Reproduce every line of the music notation data below, keeping each character, space, and line break unchanged.

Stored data
· · · ·

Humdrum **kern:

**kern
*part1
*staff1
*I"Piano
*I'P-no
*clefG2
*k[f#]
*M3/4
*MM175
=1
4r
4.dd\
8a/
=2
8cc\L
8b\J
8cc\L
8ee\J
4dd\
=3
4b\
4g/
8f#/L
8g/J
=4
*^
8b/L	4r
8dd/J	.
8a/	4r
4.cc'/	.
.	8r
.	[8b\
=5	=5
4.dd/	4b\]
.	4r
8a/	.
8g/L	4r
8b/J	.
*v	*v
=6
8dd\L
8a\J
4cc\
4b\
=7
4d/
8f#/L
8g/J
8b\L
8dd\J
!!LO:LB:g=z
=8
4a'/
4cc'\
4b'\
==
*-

· · · ·

Correct response:
Humdrum **kern:

**kern
*part1
*staff1
*I"Piano
*I'P-no
*clefG2
*k[f#]
*M3/4
*MM175
=1
4r
4.dd\
8a/
=2
8cc\L
8b\J
8cc\L
8ee\J
4dd\
=3
4b\
4g/
8f#/L
8g/J
=4
*^
8b/L	4r
8dd/J	.
8a/	4r
4.cc'/	.
.	8r
.	[8b\
=5	=5
4.dd/	4b\]
.	4r
8a/	.
8g/L	4r
8b/J	.
*v	*v
=6
8dd\L
8a\J
4cc\
4b\
=7
4d/
8f#/L
8g/J
8b\L
8dd\J
!!LO:LB:g=z
=8
4a'/
4cc'\
4b'\
==
*-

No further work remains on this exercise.